Terms of the agreement were not released, though Steinberg said it was a “long-term commitment.”

Sprint said the deal will improve the online purchasing process for its customers, which analysts have claimed provide up to a 60-percent savings in customer acquisition costs compared with traditional retail sales channels. Steinberg added that previous testing showed the InPhonic platform was able to activate six times as many customers as Sprint’s internally derived online channel and do so at a much cheaper cost to Sprint.

Unlike its previous arrangement with Sprint, InPhonic said it will not be paid the typical sales commission for each new activation, but instead will receive a much smaller transaction fee for each activation.

“We will take a much smaller fee, but Sprint will be handling all of the marketing costs associated with the agreement,” Steinberg said. “This will also allow us to further monetize our e-commerce platform.”

Analysts noted the agreement could prove a compelling short-term solution for Sprint, which has had trouble signing up new customers through its Web site despite high customer usage of online self-service tools.

“Sprint could see a substantial increase in online purchases in the near-term with this deal,” said Compete Inc. managing director T.J. Mahoney. “It could also help them lessen any online sales interruptions as it works through its acquisition of Nextel.”

A recent report from Compete and Bear Stearns & Co. Inc. found that Sprint lagged well behind its competitors in online gross customer additions last year with only 1 percent of the carrier’s new subscribers gained through its online channel. T-Mobile USA Inc. and Verizon Wireless managed to sign up 2 percent of their gross customer additions last year through online channels, while Nextel Communications Inc. garnered 3 percent through its online channel, and Cingular Wireless L.L.C. a segment-leading 4 percent.

The report noted that online sales channels typically provide a 30-percent lower cost per gross addition than traditional sales channels and that online sales increased 70 percent between 2003 and 2004 among nationwide operators to 4.5 percent of total gross customer additions at the end of 2004.

While some questioned Sprint’s need for a long-term commitment in outsourcing its online sales, Steinberg said the price it was providing would make it tough for Sprint to match.

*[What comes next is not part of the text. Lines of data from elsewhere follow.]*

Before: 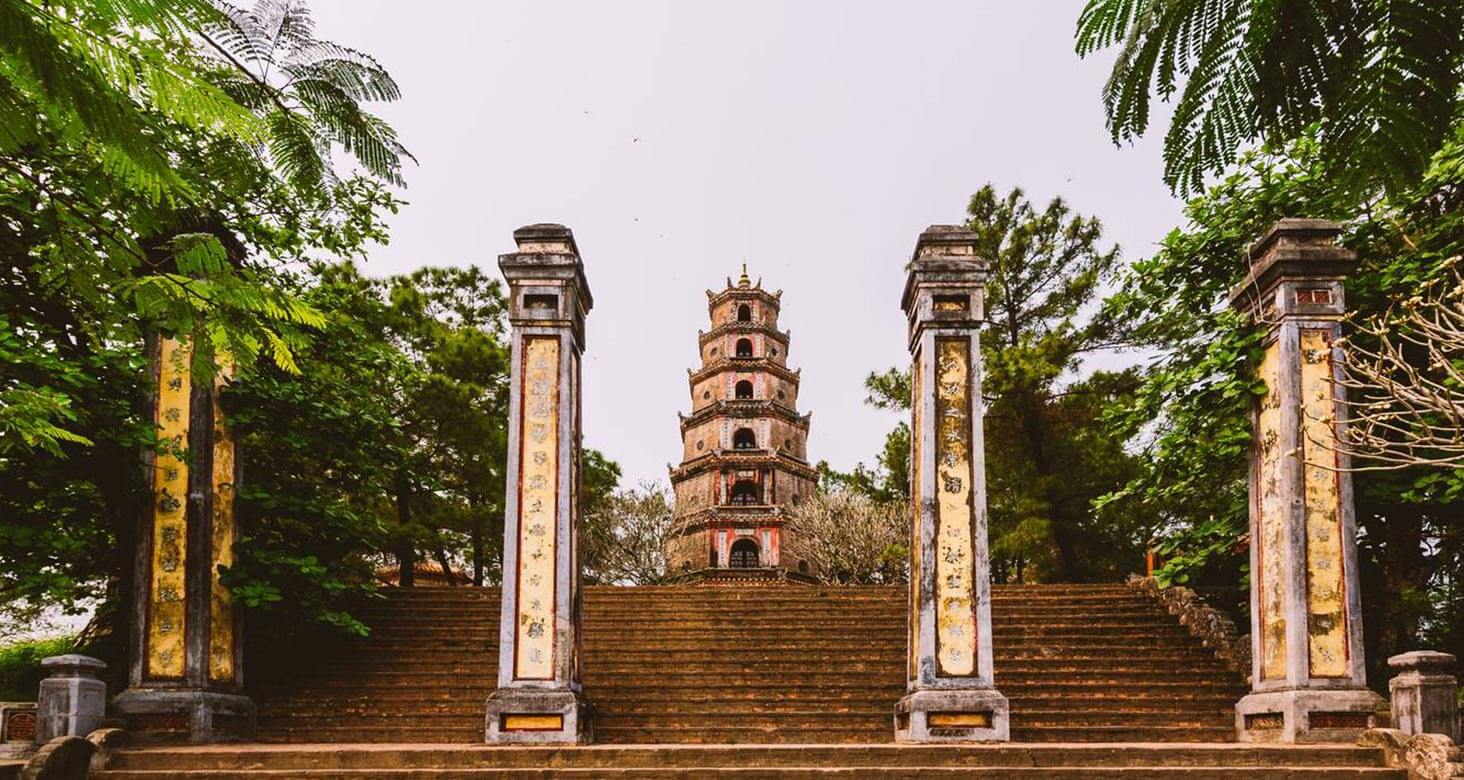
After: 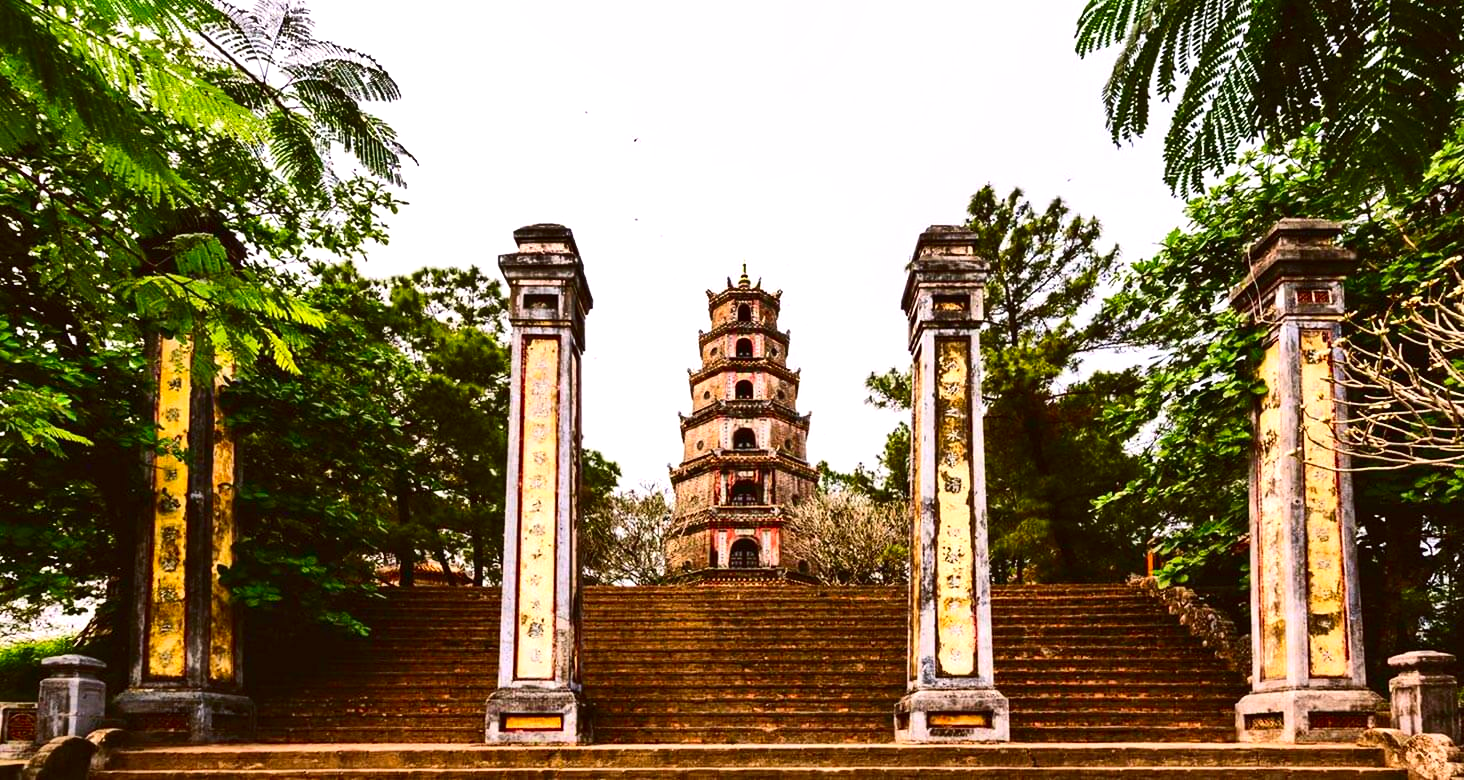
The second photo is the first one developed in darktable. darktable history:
shadows and highlights: shadows 33.72, highlights -47.2, compress 49.72%, soften with gaussian
exposure: black level correction 0.001, exposure 0.498 EV, compensate highlight preservation false
contrast brightness saturation: contrast 0.206, brightness -0.108, saturation 0.208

In connection with the agreement, InPhonic said it will launch a new carrier marketing team to support Sprint’s online customer acquisition strategies. Steinberg said he considered the team as a new division of InPhonic’s business and that it would be used to attract similar business from other operators.

“We are working with other carriers to bring them in as well,” Steinberg said. “We will use a Chinese wall between the carriers, but they will use our platform.”

The Sprint deal is not expected to hinder InPhonic’s Wirefly online sales efforts that include most of the industry’s top carriers, including Cingular, Verizon Wireless, T-Mobile USA, Nextel, Alltel Corp. and CellularOne.